INFORMATION section start
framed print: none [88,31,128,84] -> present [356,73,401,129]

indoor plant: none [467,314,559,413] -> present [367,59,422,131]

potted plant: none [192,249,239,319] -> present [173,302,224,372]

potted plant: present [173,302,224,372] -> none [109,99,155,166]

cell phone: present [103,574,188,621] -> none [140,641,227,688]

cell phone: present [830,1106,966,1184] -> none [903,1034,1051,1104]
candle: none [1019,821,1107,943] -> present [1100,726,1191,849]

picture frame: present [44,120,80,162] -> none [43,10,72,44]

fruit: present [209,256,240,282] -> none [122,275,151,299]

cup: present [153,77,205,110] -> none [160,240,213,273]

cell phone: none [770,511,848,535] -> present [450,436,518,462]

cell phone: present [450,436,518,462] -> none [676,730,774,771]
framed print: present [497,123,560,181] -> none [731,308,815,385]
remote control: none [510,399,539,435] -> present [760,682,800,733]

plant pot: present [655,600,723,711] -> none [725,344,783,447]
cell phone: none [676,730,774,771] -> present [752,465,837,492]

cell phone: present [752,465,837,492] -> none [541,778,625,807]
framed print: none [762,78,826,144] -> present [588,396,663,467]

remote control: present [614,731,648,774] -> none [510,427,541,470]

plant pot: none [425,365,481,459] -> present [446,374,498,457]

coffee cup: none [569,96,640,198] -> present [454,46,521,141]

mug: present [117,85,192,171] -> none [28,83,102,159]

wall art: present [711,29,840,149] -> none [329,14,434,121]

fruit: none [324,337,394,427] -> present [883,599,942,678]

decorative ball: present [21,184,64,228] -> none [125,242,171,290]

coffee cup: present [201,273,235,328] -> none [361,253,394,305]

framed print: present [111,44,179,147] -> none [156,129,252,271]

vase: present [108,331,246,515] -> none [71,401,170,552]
INFORMATION section end
→ **WHAT TO DO**:
The answer should hold only the lines from the start of the records above through the line containing "picture frame: present", each set down exactly.

→ **COMPLETED TASK**:
framed print: none [88,31,128,84] -> present [356,73,401,129]

indoor plant: none [467,314,559,413] -> present [367,59,422,131]

potted plant: none [192,249,239,319] -> present [173,302,224,372]

potted plant: present [173,302,224,372] -> none [109,99,155,166]

cell phone: present [103,574,188,621] -> none [140,641,227,688]

cell phone: present [830,1106,966,1184] -> none [903,1034,1051,1104]
candle: none [1019,821,1107,943] -> present [1100,726,1191,849]

picture frame: present [44,120,80,162] -> none [43,10,72,44]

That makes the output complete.